Provably Correct Code Generation
Automatically generating the
production software from a specification solves many of the problems
in system development. If correct, automated translation guarantees
that the behavior of the production code is consistent with the
formal specification. There are several commercial systems
that are based on this idea and translate a formal or semi-formal
specification to executable code, for instance, Statemate from
I-Logix, the Rose tools from Rational Corporation, and SCADE from
Verilog.
There are, however, various reasons to
distrust code generated from a formal or semi-formal specification.
First, the translation process may not be formal: the specification
and/or target language may not have formal semantics, the
translation may not be formally defined, and the code generator may
not transparently implement the formal translation. Second,
the code may not be traceable back to the original specification.
Third, the generated code may not be suitable for the environment:
it may be too inefficient, or not match the traceability/readability
standards required for the project.
We are attempting to generate
production code that can be trusted and is efficient enough to be
used in most safety-critical domains. Our approach is based on the
denotational semantics of both RSML-e (Requirements
State Machine Language without Events) and a simplified imperative
target language (SIMPL). The semantics are used to prove that
the translator correctly implements the RSML-e
semantics in SIMPL. SIMPL is a subset of several imperative
languages (for example, C, C++, and Ada) so that we can trivially
map our generated code to several imperative languages. SIMPL also
has a much smaller semantics than commercial imperative languages,
so it is easier to use in the translation proofs.
We intend to use the code generator in
both research and industrial systems to investigate the following
questions:
-
How difficult is it to provide a
complete formalization of the code-generation process?
-
What is the worst-case execution
time of the generated code, and is it sufficient for a broad
variety of safety-critical applications?
-
Which provably-correct
optimizations provide the largest benefit to the worst-case
execution time? How do they affect
traceability/readability?
-
Is it possible to split an RSML-e
specification into communicating subtasks to improve performance
and processor utilization? Can formal correctness
arguments for the generated code be provided?
As far as we are aware, no code-generation approach from a formal
specification language provides a completely formal basis for
translation. Our approach will yield a full formalization of the
translation process. We believe that generating non-optimized,
easily readable and traceable code is sufficient for a variety of
safety-critical systems. For applications with more stringent
time deadlines, provably-correct optimizations can dramatically
improve performance and still provide a high degree of traceability
and readability from the specification. |

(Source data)
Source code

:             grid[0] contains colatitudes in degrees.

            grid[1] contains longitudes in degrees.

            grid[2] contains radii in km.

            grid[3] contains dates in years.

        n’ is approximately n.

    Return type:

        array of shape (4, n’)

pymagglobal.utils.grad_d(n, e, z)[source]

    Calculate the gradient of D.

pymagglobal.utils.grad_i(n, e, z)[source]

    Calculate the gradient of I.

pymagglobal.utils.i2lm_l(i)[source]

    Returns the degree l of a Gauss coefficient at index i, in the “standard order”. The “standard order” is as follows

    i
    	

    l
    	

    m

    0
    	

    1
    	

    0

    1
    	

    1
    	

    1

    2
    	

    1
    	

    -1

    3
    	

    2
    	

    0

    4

--

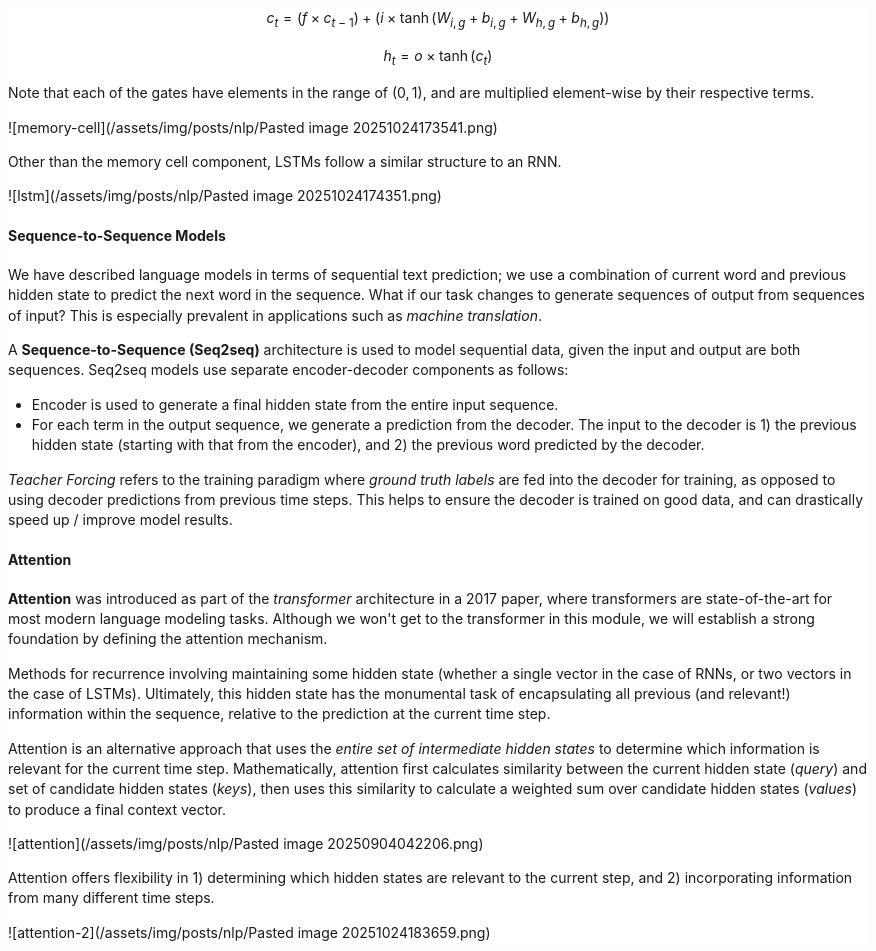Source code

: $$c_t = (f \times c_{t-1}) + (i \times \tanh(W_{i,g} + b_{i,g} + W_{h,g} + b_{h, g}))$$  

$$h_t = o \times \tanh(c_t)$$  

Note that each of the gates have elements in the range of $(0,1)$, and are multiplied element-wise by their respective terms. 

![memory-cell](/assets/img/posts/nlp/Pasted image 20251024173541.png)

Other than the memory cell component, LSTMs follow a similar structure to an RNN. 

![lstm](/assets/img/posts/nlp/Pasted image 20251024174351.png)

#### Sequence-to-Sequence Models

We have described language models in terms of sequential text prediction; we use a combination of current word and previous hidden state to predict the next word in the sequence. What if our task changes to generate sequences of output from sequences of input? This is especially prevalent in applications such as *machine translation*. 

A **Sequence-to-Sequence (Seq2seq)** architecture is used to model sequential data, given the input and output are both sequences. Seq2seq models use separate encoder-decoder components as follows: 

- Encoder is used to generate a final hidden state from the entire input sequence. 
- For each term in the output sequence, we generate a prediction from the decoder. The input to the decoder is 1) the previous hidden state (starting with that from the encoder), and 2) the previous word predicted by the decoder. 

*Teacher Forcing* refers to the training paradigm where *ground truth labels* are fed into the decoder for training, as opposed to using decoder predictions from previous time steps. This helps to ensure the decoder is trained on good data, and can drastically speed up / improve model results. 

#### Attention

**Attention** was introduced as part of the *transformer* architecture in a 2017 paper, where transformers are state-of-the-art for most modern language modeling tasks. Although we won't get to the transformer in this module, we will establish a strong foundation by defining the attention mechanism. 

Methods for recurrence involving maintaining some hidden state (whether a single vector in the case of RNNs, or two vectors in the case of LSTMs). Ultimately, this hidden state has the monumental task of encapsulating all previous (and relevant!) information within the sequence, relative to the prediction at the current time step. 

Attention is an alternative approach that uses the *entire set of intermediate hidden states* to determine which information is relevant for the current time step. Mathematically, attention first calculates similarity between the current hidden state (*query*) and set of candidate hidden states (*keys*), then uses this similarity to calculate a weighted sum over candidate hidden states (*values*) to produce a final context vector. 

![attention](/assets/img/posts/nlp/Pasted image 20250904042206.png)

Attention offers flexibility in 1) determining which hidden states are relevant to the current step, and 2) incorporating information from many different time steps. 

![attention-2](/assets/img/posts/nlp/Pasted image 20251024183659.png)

---

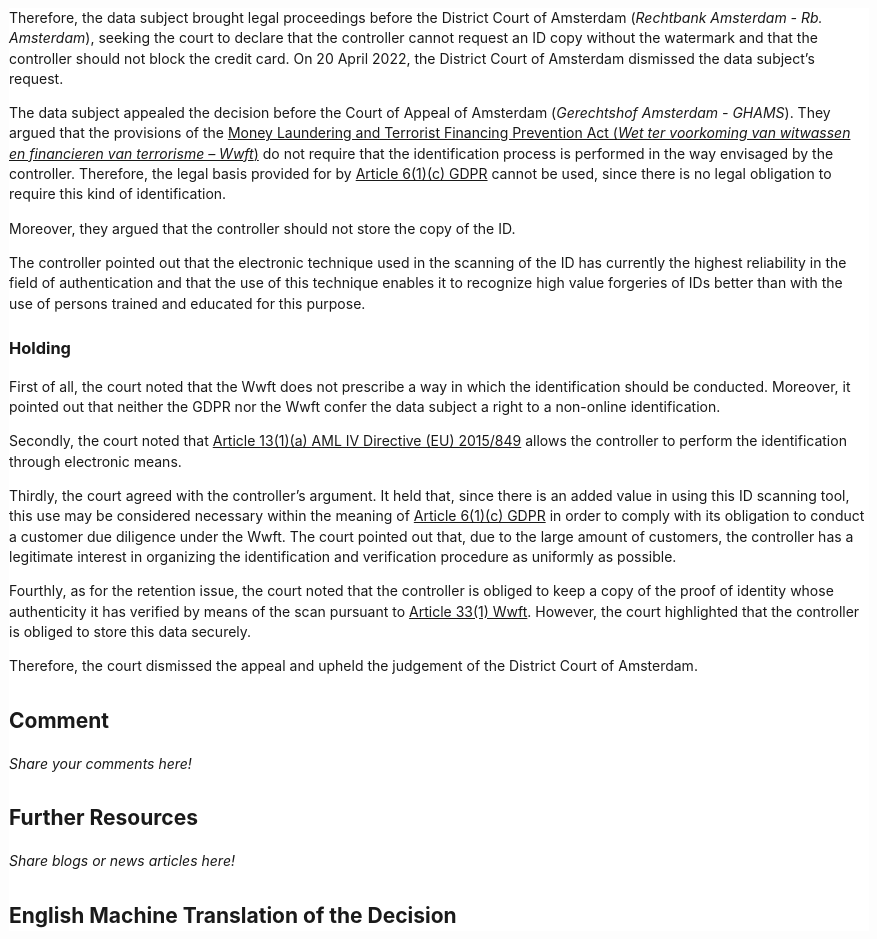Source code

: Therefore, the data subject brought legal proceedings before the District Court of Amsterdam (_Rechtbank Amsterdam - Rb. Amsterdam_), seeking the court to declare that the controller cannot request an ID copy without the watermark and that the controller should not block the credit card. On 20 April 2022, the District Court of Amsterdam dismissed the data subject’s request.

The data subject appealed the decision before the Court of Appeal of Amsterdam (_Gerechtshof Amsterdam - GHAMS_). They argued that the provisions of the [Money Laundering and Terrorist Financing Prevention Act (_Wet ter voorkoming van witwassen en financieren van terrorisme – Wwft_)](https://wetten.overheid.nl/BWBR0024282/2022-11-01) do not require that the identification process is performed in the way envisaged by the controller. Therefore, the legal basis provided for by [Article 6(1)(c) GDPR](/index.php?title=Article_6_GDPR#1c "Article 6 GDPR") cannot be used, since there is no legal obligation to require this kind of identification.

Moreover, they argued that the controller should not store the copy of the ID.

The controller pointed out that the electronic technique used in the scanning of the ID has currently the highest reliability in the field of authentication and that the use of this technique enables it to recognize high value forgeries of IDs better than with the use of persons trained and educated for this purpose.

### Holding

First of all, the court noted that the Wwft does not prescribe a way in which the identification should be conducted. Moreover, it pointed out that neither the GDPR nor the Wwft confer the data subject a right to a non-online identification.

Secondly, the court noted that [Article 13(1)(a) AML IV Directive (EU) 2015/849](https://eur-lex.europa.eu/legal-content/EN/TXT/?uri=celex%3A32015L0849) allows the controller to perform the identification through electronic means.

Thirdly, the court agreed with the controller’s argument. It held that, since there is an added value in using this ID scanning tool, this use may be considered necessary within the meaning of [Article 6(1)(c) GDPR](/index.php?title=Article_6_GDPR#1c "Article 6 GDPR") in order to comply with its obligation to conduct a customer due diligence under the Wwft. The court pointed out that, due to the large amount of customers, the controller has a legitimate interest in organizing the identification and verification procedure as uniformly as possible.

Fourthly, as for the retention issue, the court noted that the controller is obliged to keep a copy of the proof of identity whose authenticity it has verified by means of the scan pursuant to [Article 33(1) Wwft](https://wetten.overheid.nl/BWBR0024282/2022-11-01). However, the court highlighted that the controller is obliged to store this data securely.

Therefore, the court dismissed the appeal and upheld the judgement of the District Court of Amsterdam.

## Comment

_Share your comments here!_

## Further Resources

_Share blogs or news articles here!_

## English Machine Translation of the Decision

### Task objective
Print the part of the passage on provably correct code generation that runs between "We are attempting" and "the translation proofs.", inclusive, with no changes.

### Reply
We are attempting to generate
production code that can be trusted and is efficient enough to be
used in most safety-critical domains. Our approach is based on the
denotational semantics of both RSML-e (Requirements
State Machine Language without Events) and a simplified imperative
target language (SIMPL). The semantics are used to prove that
the translator correctly implements the RSML-e
semantics in SIMPL. SIMPL is a subset of several imperative
languages (for example, C, C++, and Ada) so that we can trivially
map our generated code to several imperative languages. SIMPL also
has a much smaller semantics than commercial imperative languages,
so it is easier to use in the translation proofs.